Henny Youngman Jokes 2

Henny Drunk Jokes

A drunk was in front of a judge. The judge says, "You've been brought here for drinking." The drunk says, "Okay, let's get started."

Another drunk goes up to a parking meter, puts in a quarter, the dial goes to 60. The drunk says, "Huh. I lost 100 pounds!"

Golf Jokes

The other day I broke 70. That's a lot of clubs.
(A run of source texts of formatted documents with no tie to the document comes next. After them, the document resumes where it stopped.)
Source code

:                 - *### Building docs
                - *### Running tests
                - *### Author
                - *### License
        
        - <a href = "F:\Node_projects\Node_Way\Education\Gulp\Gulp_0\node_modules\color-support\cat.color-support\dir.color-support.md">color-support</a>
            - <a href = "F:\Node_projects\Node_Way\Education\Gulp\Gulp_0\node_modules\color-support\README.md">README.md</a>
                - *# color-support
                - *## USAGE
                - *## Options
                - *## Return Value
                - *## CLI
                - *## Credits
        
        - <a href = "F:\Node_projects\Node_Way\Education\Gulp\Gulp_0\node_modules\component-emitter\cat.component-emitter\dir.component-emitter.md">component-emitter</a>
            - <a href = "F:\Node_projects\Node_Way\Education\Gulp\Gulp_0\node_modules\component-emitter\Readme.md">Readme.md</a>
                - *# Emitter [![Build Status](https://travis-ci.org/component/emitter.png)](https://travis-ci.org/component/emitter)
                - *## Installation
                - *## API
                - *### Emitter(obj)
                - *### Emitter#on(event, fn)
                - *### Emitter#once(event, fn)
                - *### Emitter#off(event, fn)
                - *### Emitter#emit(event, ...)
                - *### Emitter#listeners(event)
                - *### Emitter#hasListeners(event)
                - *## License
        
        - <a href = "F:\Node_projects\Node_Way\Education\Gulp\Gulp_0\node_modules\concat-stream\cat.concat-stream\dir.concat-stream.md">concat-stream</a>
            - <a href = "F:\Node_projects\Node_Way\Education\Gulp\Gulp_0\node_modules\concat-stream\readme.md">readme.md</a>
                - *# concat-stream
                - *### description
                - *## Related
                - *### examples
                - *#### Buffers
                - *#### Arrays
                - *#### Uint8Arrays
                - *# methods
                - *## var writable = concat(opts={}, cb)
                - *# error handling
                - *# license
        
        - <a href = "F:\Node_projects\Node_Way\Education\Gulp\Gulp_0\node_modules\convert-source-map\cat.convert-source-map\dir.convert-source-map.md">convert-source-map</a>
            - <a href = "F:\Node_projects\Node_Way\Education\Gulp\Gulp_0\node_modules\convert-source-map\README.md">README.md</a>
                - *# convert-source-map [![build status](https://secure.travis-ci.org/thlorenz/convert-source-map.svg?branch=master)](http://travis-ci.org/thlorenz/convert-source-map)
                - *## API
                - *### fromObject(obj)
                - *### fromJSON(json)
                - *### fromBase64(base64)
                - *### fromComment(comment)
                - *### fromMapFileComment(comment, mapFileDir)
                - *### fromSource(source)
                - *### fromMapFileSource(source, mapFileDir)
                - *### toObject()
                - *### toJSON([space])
I was playing golf. I swung, missed the ball, and got a big chunk of dirt. I swung again, missed the ball, and got another big chunk of dirt. Just then, 2 ants climbed on the ball saying, "Let's get up here before we get killed!"

Hollywood Jokes

Hollywood called me, asking me, "How much to do a movie with Farrah Fawcett?" "$50,000" They called back, "How about $20,000?" I said, "I'll pay it!"

Farrah's dressing room was next to mine. There was a little hole in the wall. I let her look.

I'm now making a Jewish porno film. 10% Sex, 90% guilt.

Homeless Guys Jokes

A bum asked me, "Give me $10 till payday." I asked, "When's payday?" He said, "I don't know, you're the one who is working!"

A bum came up to me saying, "I haven't eaten in two days!" I said, "You should force yourself!"

Another bum told me, "I haven't tasted food all week." I told him, "Don't worry, it still tastes the same!"

Another bum asked me, "Can I have $300 for a cup of coffee?" I told him, "Coffee's a quarter!" The bum said, "Yeah, but I want to drink it in Brazil!"

I was walking down the street, and I found a man's hand in my pocket. I asked, "What do you want?" "A match" "Why didn't you ask me?" "I don't talk to strangers."